Artikel 6 Belastingjaar

Het belastingjaar is gelijk aan het kalenderjaar.

Artikel 7 Wijze van heffing

  • 1. De belasting bedoeld in hoofdstuk 1.1 van de tarieventabel wordt geheven bij wege van aanslag met dien verstande dat per belastbaar feit een afzonderlijke aanslag kan worden opgelegd.

  • 2. De rechten bedoeld in hoofdstuk 1.2 van de tarieventabel wordt geheven bij wege van aanslag.

Artikel 8 Ontstaan van de belastingschuld en heffing naar tijdsgelang

  • 1. De belasting bedoeld in hoofdstuk 1.1 van de tarieventabel is verschuldigd bij het begin van het belastingjaar of, zo dit later is, bij de aanvang van de belastingplicht.

  • 2. Indien de belastingplicht in de loop van het belastingjaar aanvangt, is de belasting bedoeld in hoofdstuk 1.1 van de tarieventabel verschuldigd voor zoveel twaalfde gedeelten van de voor dat jaar verschuldigde belasting als er in dat jaar, na de aanvang van de belastingplicht, nog volle kalendermaanden overblijven.

  • 3. Indien de belastingplicht in de loop van het belastingjaar eindigt, bestaat voor de belasting als bedoeld in hoofdstuk 1.1 van de tarieventabel aanspraak op ontheffing voor zoveel twaalfde gedeelten van de voor dat jaar verschuldigde belasting als er in dat jaar, na het einde van de belastingplicht, nog volle kalendermaanden overblijven.

  • 4. Het tweede en het derde lid zijn niet van toepassing indien de belastingplichtige binnen de gemeente verhuist en aldaar een ander perceel in feitelijk gebruik neemt.

  • 5. De belasting bedoeld in hoofdstuk 1.2 van de tarieventabel is verschuldigd bij de aanvang van de dienstverlening.

  • 6. Belastingbedragen van minder dan € 10,00 worden niet geheven.

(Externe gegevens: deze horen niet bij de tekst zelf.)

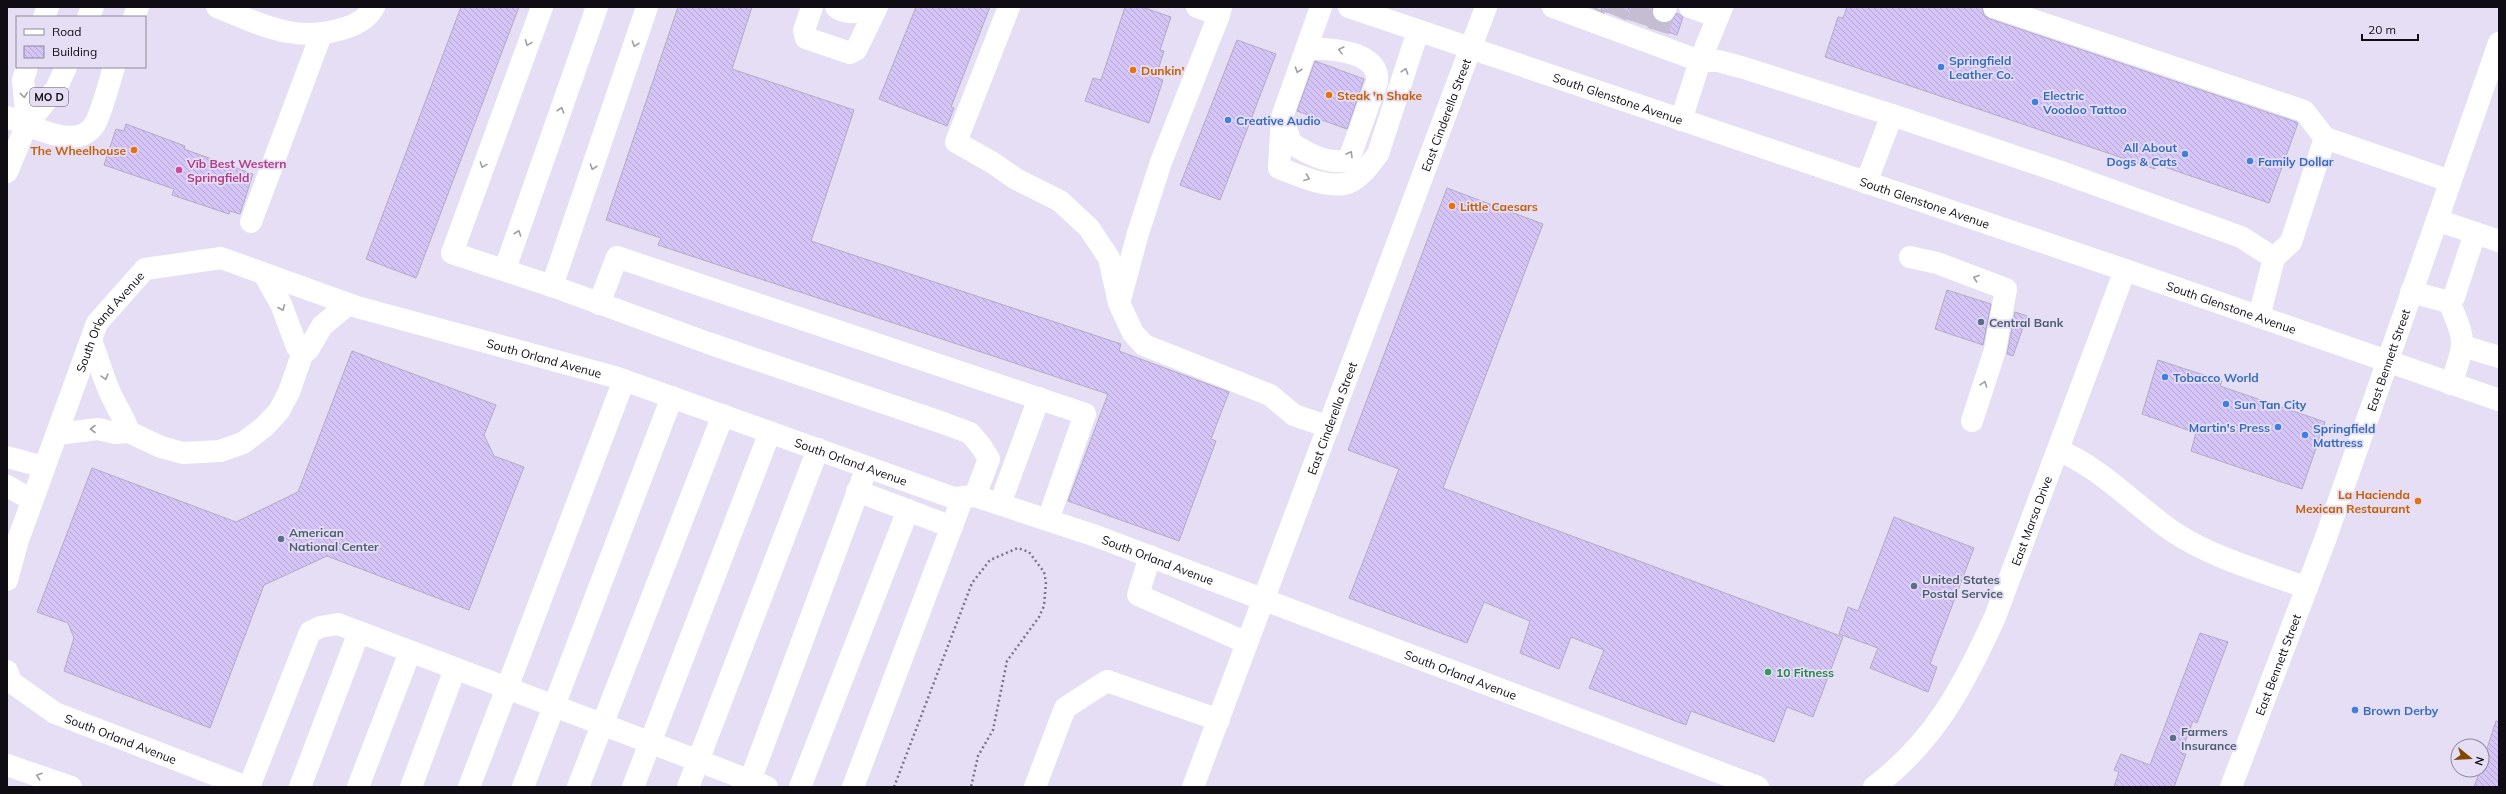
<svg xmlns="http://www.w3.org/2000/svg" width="2506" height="794" font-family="Mulish,sans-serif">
<defs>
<pattern id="building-back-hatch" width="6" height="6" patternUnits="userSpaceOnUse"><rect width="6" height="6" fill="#d5c4f7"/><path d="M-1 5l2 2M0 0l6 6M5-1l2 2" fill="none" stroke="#b6a7d3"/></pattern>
</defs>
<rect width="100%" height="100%" fill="#e5def4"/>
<path fill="url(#building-back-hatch)" stroke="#b2acc0" d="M461 7H519L416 278 366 259Z
M678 7H752L732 69 854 110 811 241 1121 344 1119 351 1229 392 1211 439 1216 441 1179 541 1068 501 1108 394 658 245 661 238 606 220Z
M916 7H990L951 107 954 108 947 126 879 99Z
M1125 7H1142L1171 17 1160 50 1164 51 1156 77 1163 80 1149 123 1085 101 1093 78 1101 80Z
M1602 7H1652L1654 18 1664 23 1671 21 1677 13 1683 17 1677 35 1601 10Z
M1847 7H1982L1984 15 1990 19 2296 122 2298 123 2269 203 2156 164 2155 169 1825 57 1838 17 1843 18Z
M1237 40 1276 54 1220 200 1180 185Z
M1315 61 1364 79 1347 129 1297 111Z
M126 124 185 146 184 149 253 174 240 214 230 211 229 214 172 195 174 189 104 165 116 129 124 131Z
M1447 188 1543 224 1443 488 1843 637 1813 717 1787 707 1774 742 1691 711 1686 725 1589 688 1604 650 1571 637 1559 669 1520 653 1530 621 1484 602 1467 643 1349 598 1399 469 1348 450Z
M1947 290 1991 304 1983 345 1935 329Z
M2015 312 2027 316 2013 356 2007 354Z
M352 351 496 405 484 435 494 456 524 467 469 610 327 556 264 585 210 728 64 671 74 638 68 623 37 612 92 468 236 522 298 492Z
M2158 360 2222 381 2220 386 2325 422 2302 489 2191 451 2196 433 2142 414Z
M1894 517 1974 548 1930 664 1937 667 1928 692 1870 668 1878 648 1839 634 1848 607 1858 611Z
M2200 633 2228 642 2197 723 2193 721 2181 753 2186 754 2174 787H2114L2119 772 2114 770 2121 754 2150 765Z
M2496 721 2499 722V787H2474L2480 770H2482V764Z"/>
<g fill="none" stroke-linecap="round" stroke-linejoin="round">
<path stroke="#c5bed2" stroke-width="22" stroke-dasharray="22 11" stroke-linecap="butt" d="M1594 9 1595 7
M1616 16 1620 7
M1638 23 1643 7
M1658 31 1664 11"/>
<path stroke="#797483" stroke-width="2.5" stroke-dasharray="2 3" stroke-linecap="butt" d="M894 787 972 583 990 560 1018 548 1029 552 1044 572 1046 582 1044 606 1039 617 1007 661 993 730 978 756 971 787"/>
<g stroke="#fff" stroke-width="22">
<path d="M217 7C262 25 297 44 345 28 358 24 368 18 374 7"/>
<path d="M542 7 452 253 552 286 708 343 946 424 970 433 981 446 989 459 975 496"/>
<path d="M812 7 804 30 806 38 850 53 856 50 877 7"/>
<path d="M836 7C845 14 858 14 866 7"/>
<path d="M1009 7 956 142 993 163 1016 179 1060 201 1089 228 1109 258 1119 303 1133 333 1144 345 1270 395 1294 415 1329 427"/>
<path d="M1197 7 1219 15 1221 7"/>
<path d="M1321 7 1282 117 1279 168C1299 175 1332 192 1352 181 1363 175 1370 164 1378 154L1418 31"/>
<path d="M1553 7 1700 61H1718L1741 67 1892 115"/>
<path d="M1690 7 1718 17"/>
<path d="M1994 7 2304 111 2325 138"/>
<path d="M1664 11 1666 7"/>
<path d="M134 17 138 7"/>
<path d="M7 117C33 126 81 155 97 120 104 103 109 84 114 67"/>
<path d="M1681 120 1700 61 1722 7"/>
<path d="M1284 122 1291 143C1305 152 1331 167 1349 159L1377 82C1381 50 1326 48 1306 49"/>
<path d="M1866 183 1892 115 2058 171 2241 237 2274 258 2259 317"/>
<path d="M2437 220 2499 241"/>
<path d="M251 222 321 35"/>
<path d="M1910 257 1937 263 2006 289 1995 350 1972 421"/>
<path d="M2274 258 2291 242 2325 138 2450 181"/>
<path d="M505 269 597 7"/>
<path d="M264 274 281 304 297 347 303 352 308 350 322 326 348 304"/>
<path d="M552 286 647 7"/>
<path d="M2411 292 2449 302 2454 297 2475 233"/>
<path d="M1120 300 1138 233 1161 162 1219 15"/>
<path d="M2449 302C2467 343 2465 342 2451 384"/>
<path d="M599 304 617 257 1085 414 1048 520"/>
<path d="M91 341C98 357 102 375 109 390 115 405 124 417 129 432"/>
<path d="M2463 346 2499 357"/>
<path d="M57 434 98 429 115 433 129 432 161 447 183 453 220 451 243 443 264 427 279 411 289 392 303 352"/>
<path d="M2058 450C2103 469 2133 504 2172 531 2212 558 2262 571 2307 588"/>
<path d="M7 457 44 467"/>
<path d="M7 486 32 500"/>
<path d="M857 491 952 527"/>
<path d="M1000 504 1039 398"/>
<path d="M1150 556 1138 595 1247 643"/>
<path id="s1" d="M7 580 18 540 97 323 145 269 221 258 357 307 615 377 954 498 975 496 1096 536 1758 787"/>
<path id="s2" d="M7 671 11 682 55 713 247 787"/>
<path d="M7 765 71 787"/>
<path d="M750 781 867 467"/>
<path d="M249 787 310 632 320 627 338 624 507 688 624 380"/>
<path d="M300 787 359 632"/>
<path d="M358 787 410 652"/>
<path d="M411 787 455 669"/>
<path d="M469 787 507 688 767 787"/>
<path d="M523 787 672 397"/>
<path d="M578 787 723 415"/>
<path d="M633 787 770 432"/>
<path d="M688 787 818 449"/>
<path d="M800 787 908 510"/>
<path d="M853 787 963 497"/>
<path d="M1035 787 1065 708 1107 681 1219 720"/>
<path id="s3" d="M1193 787 1486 7"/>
<path id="s4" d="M1874 787C1935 741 1964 685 1995 617L2125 270"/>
<path id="s5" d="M2231 787 2325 540 2499 43"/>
</g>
<g stroke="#fff" stroke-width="22">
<path id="s6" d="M1349 7 2125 270 2499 400"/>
<path d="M44 17 48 7"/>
<path d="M88 17 93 7"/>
<path d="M27 67 23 80 27 124"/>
<path d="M7 172 27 124 56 89 66 67"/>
</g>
</g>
<defs><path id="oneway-chevron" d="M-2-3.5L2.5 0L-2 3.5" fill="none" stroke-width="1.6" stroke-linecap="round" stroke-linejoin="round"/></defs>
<g stroke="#9f9ea1">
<use href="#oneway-chevron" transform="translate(528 43) rotate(111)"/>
<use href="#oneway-chevron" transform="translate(635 44) rotate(109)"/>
<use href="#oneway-chevron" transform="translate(1341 50) rotate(-166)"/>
<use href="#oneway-chevron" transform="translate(1298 70) rotate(109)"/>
<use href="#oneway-chevron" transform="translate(1405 71) rotate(-72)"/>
<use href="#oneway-chevron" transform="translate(24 95) rotate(84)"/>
<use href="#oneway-chevron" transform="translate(561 110) rotate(-71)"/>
<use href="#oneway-chevron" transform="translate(1350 154) rotate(-59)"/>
<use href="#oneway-chevron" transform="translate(483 165) rotate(110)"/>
<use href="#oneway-chevron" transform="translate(593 167) rotate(109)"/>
<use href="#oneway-chevron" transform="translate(1307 178) rotate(20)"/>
<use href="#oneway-chevron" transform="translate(518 233) rotate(-71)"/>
<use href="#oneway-chevron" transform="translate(1976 278) rotate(-160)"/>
<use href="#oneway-chevron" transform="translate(282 308) rotate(67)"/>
<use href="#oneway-chevron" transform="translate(105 377) rotate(74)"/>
<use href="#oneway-chevron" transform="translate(1984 384) rotate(-72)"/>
<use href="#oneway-chevron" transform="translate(93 429) rotate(180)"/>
<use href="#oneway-chevron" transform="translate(39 776) rotate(-161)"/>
</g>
<g fill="#3f7fe0" stroke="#e5def4" stroke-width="1.5">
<circle cx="1941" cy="67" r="4"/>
<circle cx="2035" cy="102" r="4"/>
<circle cx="1228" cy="120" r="4"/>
<circle cx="2185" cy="154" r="4"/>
<circle cx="2250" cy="161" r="4"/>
<circle cx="2165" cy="377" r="4"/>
<circle cx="2226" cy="404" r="4"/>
<circle cx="2278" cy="427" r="4"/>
<circle cx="2305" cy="435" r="4"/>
<circle cx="2355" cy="710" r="4"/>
</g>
<g fill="#e8710a" stroke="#e5def4" stroke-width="1.5">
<circle cx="1133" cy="70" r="4"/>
<circle cx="1329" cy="95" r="4"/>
<circle cx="134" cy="150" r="4"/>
<circle cx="1452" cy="206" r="4"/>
<circle cx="2418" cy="501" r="4"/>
</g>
<circle fill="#d1479c" stroke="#e5def4" stroke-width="1.5" cx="179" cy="170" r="4"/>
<g fill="#5c6f8a" stroke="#e5def4" stroke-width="1.5">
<circle cx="1981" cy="322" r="4"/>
<circle cx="281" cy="539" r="4"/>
<circle cx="1914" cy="586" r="4"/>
<circle cx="2173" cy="738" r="4"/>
</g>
<circle fill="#2e9e5b" stroke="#e5def4" stroke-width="1.5" cx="1768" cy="672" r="4"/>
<g text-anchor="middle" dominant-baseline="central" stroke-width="3.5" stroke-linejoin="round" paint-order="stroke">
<rect fill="#e5def4" stroke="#4f4b56" stroke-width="1" x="30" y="88" width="38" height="18" rx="3"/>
<g font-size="11" font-weight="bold" fill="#0f0c13">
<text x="49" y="97">MO D</text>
</g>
<g font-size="12" font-weight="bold" fill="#366cbe" stroke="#e5def4" text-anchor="start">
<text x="1949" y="60">Springfield<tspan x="1949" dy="14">Leather Co.</tspan></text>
<text x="2043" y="95">Electric<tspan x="2043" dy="14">Voodoo Tattoo</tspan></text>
<text x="1236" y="120">Creative Audio</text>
<text x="2177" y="147" text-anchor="end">All About<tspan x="2177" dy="14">Dogs &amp; Cats</tspan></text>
<text x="2258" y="161">Family Dollar</text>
<text x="2173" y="377">Tobacco World</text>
<text x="2234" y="404">Sun Tan City</text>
<text x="2270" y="427" text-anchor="end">Martin's Press</text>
<text x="2313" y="428">Springfield<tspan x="2313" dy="14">Mattress</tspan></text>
<text x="2363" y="710">Brown Derby</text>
</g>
<g font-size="12" font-weight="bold" fill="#c56008" stroke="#e5def4" text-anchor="start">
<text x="1141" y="70">Dunkin'</text>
<text x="1337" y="95">Steak 'n Shake</text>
<text x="126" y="150" text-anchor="end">The Wheelhouse</text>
<text x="1460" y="206">Little Caesars</text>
<text x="2410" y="494" text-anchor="end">La Hacienda<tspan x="2410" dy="14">Mexican Restaurant</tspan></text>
</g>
<g font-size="12" fill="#0f0c13" stroke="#e5def4">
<text stroke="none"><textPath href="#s6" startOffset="284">South Glenstone Avenue</textPath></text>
<text stroke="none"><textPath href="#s3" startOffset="718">East Cinderella Street</textPath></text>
<text stroke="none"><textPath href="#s6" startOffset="608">South Glenstone Avenue</textPath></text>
<text stroke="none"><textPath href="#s6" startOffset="932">South Glenstone Avenue</textPath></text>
<text stroke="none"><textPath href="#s1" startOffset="280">South Orland Avenue</textPath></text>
<text stroke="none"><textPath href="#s1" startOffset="760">South Orland Avenue</textPath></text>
<text stroke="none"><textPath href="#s5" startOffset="455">East Bennett Street</textPath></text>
<text stroke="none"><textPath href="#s3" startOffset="394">East Cinderella Street</textPath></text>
<text stroke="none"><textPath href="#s1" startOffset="1084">South Orland Avenue</textPath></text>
<text stroke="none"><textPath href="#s4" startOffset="314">East Marsa Drive</textPath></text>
<text stroke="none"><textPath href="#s1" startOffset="1408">South Orland Avenue</textPath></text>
<text stroke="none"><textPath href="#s5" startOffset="131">East Bennett Street</textPath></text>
<text stroke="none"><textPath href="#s1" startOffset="1732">South Orland Avenue</textPath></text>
<text stroke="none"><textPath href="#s2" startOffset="136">South Orland Avenue</textPath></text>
</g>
<g font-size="12" font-weight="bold" fill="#b23c85" stroke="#e5def4" text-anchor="start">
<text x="187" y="163">Vīb Best Western<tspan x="187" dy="14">Springfield</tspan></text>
</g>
<g font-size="12" font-weight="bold" fill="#4e5e75" stroke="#e5def4" text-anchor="start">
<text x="1989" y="322">Central Bank</text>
<text x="289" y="532">American<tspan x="289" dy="14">National Center</tspan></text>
<text x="1922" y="579">United States<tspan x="1922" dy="14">Postal Service</tspan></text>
<text x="2181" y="731">Farmers<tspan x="2181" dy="14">Insurance</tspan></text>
</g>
<g font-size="12" font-weight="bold" fill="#27864d" stroke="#e5def4" text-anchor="start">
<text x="1776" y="672">10 Fitness</text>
</g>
</g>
<rect width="2506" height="794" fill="none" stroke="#0f0c13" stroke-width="16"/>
<rect x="16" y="16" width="130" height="52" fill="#e5def4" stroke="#8f8a9a"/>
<rect x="24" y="29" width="20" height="6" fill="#ffffff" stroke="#8f8a9a"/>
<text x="52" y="36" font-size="12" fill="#0f0c13">Road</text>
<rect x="24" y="46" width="20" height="12" fill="url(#building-back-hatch)" stroke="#8f8a9a"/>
<text x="52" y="56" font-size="12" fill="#0f0c13">Building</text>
<g transform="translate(2470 758) rotate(108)"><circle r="19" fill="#e5def4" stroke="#8f8a9a"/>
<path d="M0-3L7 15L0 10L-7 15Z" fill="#834800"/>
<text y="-6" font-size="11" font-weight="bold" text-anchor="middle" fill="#0f0c13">N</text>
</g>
<path d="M2362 34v6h56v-6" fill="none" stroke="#0f0c13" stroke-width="2"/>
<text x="2368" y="34" font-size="12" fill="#0f0c13" stroke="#e5def4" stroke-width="3" paint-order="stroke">20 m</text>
</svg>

Voor de toepassing hiervan wordt het totaal van de op één aanslagbiljet verenigde aanslagen afvalstoffenheffing of andere heffingen aangemerkt als één belastingaanslag.

Artikel 9 Termijnen van betaling

  • 1. De aanslagen moeten worden betaald uiterlijk op de laatste dag van de maand volgend op die waarin de dagtekening van het aanslagbiljet is gesteld.

  • 2. In afwijking van het eerste lid kunnen de aanslagen voor de heffingen genoemd in hoofdstuk 1.1 van de tarieventabel in acht gelijke termijnen worden betaald, indien aan het navolgende wordt voldaan:

    • a.

      het totaalbedrag van de op één aanslagbiljet verenigde aanslagen afvalstoffenheffing of andere belastingen/heffingen is minder dan € 5.000,00;

    • b.

      de verschuldigde bedragen moeten door middel van automatische betalingsincasso van de betaalrekening van de belastingschuldige kunnen worden afgeschreven.

    De eerste termijn vervalt dan op de laatste dag van de maand volgend op die waarin de dagtekening van het aanslagbiljet is gesteld en elk van de volgende termijnen telkens een maand later.

  • 3. De Algemene termijnenwet is niet van toepassing op de in voorgaande leden gestelde termijnen.

Artikel 10 Kwijtschelding

Kwijtschelding van de belasting vindt plaats op basis van de Verordening kwijtschelding gemeentelijke belastingen Rheden.

Hoofdstuk III Reinigingsrechten

Artikel 11 Belastbaar feit

Onder de naam ‘reinigingsrechten’ worden rechten geheven zowel voor het genot van door het gemeentebestuur verstrekte diensten als voor het gebruik van voor de openbare dienst bestemde gemeentebezittingen, werken of inrichtingen die bij de gemeente in beheer of in onderhoud zijn.

Artikel 12 Belastingplicht

De rechten worden geheven van degene op wiens aanvraag, dan wel ten behoeve van wie de dienst wordt verricht of van degene die van de bezittingen, werken of inrichtingen gebruikmaakt.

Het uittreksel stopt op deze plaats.